**ACTIVITY:**
If a line in the data below holds the word "CreationDate", copy it.

[[ DATA UNDER STUDY open ]]

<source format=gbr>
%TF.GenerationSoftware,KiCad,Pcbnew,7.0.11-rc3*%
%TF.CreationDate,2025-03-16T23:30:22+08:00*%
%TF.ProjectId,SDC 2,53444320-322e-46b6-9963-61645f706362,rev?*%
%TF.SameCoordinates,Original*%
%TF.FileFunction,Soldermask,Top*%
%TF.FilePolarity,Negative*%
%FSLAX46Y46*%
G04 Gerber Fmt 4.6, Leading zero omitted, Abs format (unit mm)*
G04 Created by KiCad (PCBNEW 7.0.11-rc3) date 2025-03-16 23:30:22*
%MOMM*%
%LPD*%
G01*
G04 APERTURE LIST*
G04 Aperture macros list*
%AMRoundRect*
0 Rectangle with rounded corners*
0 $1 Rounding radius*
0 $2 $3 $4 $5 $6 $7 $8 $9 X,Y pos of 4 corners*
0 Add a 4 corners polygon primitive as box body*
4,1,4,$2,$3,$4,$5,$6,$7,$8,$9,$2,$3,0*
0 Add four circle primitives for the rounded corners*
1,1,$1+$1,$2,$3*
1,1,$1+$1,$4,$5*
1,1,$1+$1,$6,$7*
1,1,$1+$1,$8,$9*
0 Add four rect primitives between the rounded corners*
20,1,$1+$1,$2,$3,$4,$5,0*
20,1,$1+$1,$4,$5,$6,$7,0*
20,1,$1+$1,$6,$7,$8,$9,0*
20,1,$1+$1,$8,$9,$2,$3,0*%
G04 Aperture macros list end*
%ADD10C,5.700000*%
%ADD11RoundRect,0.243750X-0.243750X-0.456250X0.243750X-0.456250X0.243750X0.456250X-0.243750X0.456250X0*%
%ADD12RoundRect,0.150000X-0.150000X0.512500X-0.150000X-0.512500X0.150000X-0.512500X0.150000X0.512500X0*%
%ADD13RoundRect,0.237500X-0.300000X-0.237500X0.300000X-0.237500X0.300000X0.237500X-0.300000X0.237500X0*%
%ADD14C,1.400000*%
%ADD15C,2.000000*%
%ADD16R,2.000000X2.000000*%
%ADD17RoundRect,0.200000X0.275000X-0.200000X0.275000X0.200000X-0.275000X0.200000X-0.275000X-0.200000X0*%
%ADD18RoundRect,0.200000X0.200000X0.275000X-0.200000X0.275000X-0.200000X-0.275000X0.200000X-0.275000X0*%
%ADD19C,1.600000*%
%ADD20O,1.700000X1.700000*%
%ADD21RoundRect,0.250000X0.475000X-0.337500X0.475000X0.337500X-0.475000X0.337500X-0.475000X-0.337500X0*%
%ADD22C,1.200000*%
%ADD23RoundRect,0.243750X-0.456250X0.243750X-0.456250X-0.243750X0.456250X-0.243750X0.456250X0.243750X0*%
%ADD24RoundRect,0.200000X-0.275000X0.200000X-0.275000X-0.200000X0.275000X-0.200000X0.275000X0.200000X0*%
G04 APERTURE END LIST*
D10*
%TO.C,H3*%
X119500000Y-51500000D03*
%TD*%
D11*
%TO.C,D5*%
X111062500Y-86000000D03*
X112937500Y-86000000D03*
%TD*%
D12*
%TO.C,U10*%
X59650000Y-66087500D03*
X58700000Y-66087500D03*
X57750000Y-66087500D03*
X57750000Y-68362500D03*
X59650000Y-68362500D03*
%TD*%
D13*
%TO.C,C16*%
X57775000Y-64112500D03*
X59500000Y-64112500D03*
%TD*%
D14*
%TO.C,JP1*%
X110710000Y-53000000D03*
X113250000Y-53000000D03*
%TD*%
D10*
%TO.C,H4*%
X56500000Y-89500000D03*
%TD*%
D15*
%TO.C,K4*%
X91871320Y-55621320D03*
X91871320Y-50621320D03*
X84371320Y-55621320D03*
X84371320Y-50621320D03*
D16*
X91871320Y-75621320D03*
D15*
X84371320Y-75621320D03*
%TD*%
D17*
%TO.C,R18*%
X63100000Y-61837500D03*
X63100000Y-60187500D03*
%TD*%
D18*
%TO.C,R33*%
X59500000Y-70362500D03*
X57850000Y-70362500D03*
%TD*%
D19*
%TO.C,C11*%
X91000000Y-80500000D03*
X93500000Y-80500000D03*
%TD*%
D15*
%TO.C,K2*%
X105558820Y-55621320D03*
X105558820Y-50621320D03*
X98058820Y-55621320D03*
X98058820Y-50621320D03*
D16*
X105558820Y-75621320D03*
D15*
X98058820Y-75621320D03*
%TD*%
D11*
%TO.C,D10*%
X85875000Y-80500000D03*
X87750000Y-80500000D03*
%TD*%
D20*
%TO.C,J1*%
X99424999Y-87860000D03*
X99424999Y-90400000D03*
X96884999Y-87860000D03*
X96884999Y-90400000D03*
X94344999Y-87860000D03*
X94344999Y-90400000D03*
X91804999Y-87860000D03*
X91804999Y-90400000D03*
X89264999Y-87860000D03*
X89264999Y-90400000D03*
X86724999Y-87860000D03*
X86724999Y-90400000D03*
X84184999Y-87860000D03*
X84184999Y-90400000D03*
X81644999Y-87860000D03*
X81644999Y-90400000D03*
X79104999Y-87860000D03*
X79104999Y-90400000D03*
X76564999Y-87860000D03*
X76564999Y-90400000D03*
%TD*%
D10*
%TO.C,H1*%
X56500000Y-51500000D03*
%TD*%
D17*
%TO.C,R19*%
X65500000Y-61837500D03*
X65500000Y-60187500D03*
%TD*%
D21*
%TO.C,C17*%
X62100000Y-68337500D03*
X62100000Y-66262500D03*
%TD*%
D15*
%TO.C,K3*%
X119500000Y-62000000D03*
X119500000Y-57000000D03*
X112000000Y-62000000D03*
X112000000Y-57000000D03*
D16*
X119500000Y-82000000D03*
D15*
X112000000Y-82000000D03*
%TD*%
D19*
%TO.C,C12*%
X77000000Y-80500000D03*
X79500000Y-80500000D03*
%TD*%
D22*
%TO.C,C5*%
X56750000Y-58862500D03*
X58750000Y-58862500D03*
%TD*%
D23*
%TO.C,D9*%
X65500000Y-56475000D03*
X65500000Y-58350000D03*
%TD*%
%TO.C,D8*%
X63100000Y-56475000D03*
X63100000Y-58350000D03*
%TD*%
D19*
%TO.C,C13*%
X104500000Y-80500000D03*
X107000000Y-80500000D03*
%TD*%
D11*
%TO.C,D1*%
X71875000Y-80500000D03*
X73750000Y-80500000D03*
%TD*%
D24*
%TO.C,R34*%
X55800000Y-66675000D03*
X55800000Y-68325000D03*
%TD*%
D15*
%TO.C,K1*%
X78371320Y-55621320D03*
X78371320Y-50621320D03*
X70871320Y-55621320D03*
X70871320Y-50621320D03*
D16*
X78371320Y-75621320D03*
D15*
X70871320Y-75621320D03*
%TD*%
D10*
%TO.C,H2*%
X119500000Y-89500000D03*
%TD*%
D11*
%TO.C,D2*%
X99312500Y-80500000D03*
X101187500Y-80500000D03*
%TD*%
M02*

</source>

[[ DATA UNDER STUDY closed ]]
[[ DATA UNDER STUDY open ]]

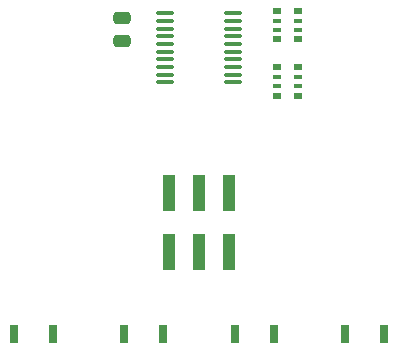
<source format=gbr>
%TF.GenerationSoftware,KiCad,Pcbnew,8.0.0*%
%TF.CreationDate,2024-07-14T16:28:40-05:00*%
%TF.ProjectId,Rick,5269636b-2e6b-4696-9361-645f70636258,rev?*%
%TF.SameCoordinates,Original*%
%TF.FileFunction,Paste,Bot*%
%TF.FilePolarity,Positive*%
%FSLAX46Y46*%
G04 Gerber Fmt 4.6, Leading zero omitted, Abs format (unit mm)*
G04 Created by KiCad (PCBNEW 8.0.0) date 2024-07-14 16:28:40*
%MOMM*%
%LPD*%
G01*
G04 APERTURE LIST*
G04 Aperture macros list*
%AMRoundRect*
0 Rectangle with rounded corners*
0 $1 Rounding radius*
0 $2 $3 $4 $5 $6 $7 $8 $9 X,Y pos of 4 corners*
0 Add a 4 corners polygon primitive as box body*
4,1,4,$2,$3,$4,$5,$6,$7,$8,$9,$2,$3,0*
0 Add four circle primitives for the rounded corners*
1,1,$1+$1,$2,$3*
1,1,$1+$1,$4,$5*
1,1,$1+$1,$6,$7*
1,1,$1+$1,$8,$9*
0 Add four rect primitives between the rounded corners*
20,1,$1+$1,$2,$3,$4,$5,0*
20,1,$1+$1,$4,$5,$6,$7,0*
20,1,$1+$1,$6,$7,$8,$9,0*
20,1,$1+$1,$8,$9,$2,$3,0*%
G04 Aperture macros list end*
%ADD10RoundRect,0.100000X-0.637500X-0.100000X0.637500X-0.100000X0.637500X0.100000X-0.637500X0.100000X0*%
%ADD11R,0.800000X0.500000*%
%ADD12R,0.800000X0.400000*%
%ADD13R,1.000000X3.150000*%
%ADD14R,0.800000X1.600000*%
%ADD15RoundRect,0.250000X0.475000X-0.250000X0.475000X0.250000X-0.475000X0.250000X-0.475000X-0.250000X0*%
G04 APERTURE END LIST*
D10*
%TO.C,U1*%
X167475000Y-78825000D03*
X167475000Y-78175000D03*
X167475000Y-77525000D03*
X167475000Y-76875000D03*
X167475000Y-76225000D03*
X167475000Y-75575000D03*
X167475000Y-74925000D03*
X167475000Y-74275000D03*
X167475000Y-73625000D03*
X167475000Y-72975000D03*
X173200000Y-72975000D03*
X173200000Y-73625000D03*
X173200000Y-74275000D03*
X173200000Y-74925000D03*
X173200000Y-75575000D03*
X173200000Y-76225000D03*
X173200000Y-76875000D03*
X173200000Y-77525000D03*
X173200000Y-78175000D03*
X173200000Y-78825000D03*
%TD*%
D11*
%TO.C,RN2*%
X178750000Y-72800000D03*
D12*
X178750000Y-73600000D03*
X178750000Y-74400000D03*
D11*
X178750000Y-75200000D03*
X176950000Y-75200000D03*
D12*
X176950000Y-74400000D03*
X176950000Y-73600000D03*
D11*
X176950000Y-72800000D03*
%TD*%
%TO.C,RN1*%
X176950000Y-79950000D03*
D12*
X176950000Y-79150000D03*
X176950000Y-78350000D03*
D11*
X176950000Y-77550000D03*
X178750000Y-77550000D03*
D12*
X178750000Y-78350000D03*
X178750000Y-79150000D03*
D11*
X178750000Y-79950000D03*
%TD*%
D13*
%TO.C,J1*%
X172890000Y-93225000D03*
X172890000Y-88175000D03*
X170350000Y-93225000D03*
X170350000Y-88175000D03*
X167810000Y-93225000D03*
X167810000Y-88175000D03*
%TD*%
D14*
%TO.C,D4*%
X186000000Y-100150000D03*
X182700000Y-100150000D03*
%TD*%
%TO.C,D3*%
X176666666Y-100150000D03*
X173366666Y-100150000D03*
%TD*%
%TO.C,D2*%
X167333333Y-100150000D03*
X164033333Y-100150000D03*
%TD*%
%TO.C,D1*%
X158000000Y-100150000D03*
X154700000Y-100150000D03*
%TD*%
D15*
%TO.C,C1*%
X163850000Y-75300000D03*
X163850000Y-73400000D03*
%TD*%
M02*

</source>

[[ DATA UNDER STUDY closed ]]

**OUTPUT:**
%TF.CreationDate,2025-03-16T23:30:22+08:00*%
%TF.CreationDate,2024-07-14T16:28:40-05:00*%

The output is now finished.